Why? I wanted to do voice chat (Valheim with a Windows using friend) lately for the first time (yay!). I was "defaulting" to Discord, but in the end wasn't sure why not to use say Telegram or WhatsApp (latency?) or, well, we were two, good old phone line.
What should we use - and why?
First of all you are free to use whatever floats your boat.
That being said mumble is lightweight and offers better configure-ability for voice quality and microphone filters/thresholds than most of the other options. It is simply more focused on the voice chat aspects.

Open source voice-chat levels up with Mumble 1.4 out now
17 Jan 2022 at 3:59 pm UTC Likes: 4

Purely for voice chat: much better than discord!

Linux Mint 20.3 is out with theme adjustments, Document Manager, Dark Mode
11 Jan 2022 at 12:43 pm UTC

Quoting: LazoraI read that a few others about the same issue, the menu shortcut is messed up somehow.
Weird.
what does your menu shortcut command look like? mine is simply 'steam %U' and it works.
or are you using the flatpak version?

Linux Mint 20.3 is out with theme adjustments, Document Manager, Dark Mode
10 Jan 2022 at 7:19 pm UTC

Quoting: LazoraI've experienced 2 bugs since I upgraded to 20.3:

1. Starting up Steam will log you out to the login screen (unless you start it through Terminal).
2. Taskbar icons did not show up (at right-bottom), today it works again. Hopefully it is fixed!
Those seem to be local problems - maybe something went wrong with your upgrade? Because here it works like a charm.
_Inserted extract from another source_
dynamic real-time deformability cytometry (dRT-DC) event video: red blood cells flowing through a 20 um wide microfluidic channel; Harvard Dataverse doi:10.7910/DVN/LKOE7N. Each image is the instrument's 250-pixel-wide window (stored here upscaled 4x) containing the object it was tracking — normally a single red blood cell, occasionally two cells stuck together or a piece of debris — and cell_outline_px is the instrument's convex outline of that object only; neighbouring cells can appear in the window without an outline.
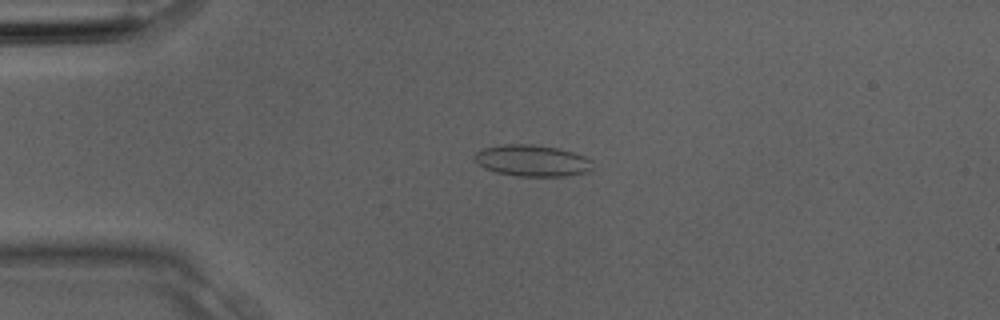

KDE developer suggests Plasma needs to be simpler by default
30 Nov 2021 at 7:29 pm UTC

Plan does not sound so bad. Throwing a cartload of options at your face at every corner is one of the weaknesses of KDE. Hopefully they look more in the direction of things like Cinnamon than Gnome for inspiration and we might get a good improvement in usability. Another weakness is the need to constantly click 'apply' with KDE - the trained confirmation clicks are what cause 'L(inus)TT incidents' + an option to remove that would make workflow so much faster.

KDE Discover gets update to prevent you breaking your Linux system
20 Nov 2021 at 8:32 pm UTC Likes: 2

Displaying relevant information and warnings is educational and not new-user-unfriendly.
Displaying empty error messages is training people not to read these before closing the window and then searching some some arcane solution on the net.

Finding a solution for a windows problem usually involves reading a 2-5 page guide with pictures that does no necessarily help you because it either uses a different language or the last update changed the gui for reasons.
A linux guide usually boils down to a single command line and in case of unfamiliarity copy&pasting said line into the search engine of your choice.
That makes Linux clearly a winner in my book. both in time involved and user-friendliness.

A smarter move then all these changes would have been to change the default Linux install option on all distros to install the system on a separate partition from the /home directory so even in worst case scenario they can simply do a fresh reinstall of the system and are ready to go again in 15 minutes even if they did not make a system backup. And chances are they would have learned something in the process.